Many elements of a notary’s work involve buying or selling real estate outside the UK; be it …

Land: regulated, unregulated…

Buildings: Residential; second homes, investment property, off plan apartments, villas, re-sales, repossessions, time share or fractional ownership…

Commercial: industrial, storage, offices…

In the UK the role of the notary in connection with buying foreign property is usually restricted to authenticating a Power of Attorney. Overseas, the notarial system is very different. In many countries the notary plays a major part in the buying and selling process; unlike in the UK, the ‘Latin’ notary’s job is to place formal documents recording the sale or purchase on the public record.

Outside the UK it is common for an ‘estate agent’ to deal with the whole buying or selling process. The agent will draw up a Power of Attorney naming themselves as your legal representative and proceed to deal with the whole transaction from start to finish. Please remember that it is your right to appoint your own lawyer should you choose to do so.

Considerations

Your Powers of Attorney should be limited to the minimum necessary to conduct the business at hand. Attention needs to be paid to where your deposit monies are going.

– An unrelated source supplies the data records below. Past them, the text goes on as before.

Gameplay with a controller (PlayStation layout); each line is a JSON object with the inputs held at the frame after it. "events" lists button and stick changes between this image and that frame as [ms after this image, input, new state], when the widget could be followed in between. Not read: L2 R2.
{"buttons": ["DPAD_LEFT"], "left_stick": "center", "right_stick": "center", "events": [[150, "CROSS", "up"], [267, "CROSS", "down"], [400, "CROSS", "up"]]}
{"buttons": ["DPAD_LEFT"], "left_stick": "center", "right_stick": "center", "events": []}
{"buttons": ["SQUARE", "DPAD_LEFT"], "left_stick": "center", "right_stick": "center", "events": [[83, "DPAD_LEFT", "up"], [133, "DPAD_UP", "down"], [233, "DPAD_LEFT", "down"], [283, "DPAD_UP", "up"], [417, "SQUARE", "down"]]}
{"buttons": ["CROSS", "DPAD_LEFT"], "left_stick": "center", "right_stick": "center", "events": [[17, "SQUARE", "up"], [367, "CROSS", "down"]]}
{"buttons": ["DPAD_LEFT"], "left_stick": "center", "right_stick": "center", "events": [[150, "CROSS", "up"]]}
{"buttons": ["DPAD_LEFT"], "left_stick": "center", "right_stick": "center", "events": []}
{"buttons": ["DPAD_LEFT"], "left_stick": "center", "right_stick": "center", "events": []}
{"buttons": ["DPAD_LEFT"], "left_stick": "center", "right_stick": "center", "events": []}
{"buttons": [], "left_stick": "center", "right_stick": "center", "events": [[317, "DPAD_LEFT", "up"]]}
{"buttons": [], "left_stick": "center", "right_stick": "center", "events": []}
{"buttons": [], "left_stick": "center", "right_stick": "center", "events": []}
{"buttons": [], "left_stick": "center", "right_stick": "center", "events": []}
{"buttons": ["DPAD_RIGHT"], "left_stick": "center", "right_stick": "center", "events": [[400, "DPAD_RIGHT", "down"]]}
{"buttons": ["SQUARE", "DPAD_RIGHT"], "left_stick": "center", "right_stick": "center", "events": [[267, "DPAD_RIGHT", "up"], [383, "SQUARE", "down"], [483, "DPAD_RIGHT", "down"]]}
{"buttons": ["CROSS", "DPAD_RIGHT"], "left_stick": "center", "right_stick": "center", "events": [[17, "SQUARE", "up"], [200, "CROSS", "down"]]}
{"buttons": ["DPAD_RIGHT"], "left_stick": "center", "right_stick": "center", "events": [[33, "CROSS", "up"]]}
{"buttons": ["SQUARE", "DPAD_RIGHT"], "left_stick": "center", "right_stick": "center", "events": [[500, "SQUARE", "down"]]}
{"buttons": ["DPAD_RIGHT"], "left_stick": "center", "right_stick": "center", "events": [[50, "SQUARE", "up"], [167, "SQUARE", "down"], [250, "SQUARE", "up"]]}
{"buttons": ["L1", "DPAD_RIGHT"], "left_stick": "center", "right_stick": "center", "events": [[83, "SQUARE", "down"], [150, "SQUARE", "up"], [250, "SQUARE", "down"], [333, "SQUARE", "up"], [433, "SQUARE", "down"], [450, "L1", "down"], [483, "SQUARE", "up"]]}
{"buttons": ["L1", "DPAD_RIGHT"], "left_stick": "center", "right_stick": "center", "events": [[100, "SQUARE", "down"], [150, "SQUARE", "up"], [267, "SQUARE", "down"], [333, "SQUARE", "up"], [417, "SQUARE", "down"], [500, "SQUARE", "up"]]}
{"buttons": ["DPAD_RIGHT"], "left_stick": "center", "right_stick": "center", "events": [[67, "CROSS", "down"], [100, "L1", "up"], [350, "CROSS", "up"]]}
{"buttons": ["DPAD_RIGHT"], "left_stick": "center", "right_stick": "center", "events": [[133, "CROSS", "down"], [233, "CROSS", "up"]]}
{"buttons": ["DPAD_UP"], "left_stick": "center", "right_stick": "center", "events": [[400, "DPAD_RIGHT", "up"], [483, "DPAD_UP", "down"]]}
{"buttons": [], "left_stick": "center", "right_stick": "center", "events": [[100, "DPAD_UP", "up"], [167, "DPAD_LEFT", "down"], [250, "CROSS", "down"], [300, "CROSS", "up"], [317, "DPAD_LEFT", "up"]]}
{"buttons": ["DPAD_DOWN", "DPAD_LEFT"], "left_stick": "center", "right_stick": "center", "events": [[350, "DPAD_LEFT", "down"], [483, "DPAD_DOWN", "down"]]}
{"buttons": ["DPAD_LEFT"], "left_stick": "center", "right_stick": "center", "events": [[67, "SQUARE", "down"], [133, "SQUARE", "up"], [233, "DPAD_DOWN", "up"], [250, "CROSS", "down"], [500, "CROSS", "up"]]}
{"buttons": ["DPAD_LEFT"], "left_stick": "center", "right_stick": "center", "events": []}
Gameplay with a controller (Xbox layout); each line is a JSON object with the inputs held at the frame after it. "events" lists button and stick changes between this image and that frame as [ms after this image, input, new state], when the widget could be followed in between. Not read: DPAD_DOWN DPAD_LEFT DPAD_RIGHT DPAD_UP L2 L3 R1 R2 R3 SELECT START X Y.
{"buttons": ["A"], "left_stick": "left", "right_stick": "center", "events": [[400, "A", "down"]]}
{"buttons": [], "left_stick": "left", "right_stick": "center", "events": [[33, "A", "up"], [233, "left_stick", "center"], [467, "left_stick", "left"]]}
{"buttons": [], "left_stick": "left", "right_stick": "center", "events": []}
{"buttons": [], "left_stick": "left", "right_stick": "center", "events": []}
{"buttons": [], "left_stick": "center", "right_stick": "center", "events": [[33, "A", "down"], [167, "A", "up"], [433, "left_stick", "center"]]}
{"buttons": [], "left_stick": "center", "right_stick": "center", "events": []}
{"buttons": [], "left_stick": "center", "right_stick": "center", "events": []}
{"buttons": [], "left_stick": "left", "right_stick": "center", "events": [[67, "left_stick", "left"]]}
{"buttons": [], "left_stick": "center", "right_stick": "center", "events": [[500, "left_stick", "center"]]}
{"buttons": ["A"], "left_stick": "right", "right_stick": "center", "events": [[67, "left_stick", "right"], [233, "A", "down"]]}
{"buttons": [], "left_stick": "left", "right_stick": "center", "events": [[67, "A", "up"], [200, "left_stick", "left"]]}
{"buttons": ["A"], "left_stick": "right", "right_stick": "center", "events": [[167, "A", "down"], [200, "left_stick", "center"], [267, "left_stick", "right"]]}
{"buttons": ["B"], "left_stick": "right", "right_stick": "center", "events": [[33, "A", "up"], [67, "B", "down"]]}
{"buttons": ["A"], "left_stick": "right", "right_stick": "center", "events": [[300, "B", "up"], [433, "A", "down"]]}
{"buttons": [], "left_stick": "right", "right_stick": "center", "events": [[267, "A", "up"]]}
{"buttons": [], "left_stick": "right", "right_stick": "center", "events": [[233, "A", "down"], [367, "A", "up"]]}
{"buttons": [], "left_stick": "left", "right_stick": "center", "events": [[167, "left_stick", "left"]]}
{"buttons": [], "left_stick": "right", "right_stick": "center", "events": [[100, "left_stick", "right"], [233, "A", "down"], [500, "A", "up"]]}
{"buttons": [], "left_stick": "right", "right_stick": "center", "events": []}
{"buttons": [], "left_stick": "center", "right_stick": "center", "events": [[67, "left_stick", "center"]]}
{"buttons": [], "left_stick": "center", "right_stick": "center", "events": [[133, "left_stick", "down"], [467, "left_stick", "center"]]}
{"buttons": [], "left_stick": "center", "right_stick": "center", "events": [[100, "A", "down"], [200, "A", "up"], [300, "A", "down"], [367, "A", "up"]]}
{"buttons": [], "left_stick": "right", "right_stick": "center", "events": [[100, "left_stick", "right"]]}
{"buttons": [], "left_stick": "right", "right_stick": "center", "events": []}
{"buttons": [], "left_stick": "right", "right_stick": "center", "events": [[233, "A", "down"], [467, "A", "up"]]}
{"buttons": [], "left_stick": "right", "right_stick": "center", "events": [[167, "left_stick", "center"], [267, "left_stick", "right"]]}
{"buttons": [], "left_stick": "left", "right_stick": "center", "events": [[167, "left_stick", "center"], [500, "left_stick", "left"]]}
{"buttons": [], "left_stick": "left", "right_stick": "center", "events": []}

What guarantees are in place to ensure that your money will be safe?

At Notary.co.uk we can liaise with your agents in drafting the Power of Attorney – ensuring it is limited to the minimum necessary to conduct the business at hand; or we can notarise and legalise existing documents.

The general procedure is that your lawyer or overseas agent prepares a Power of Attorney for you to have notarised. More often than not, the document will need to be legalised – this is the process of having an Apostille stamp added by the Foreign and Commonwealth Office – we can deal with all of that for you. We offer a fast-track, same-day service or, at a lower cost, a 4-6 working days legalisation service.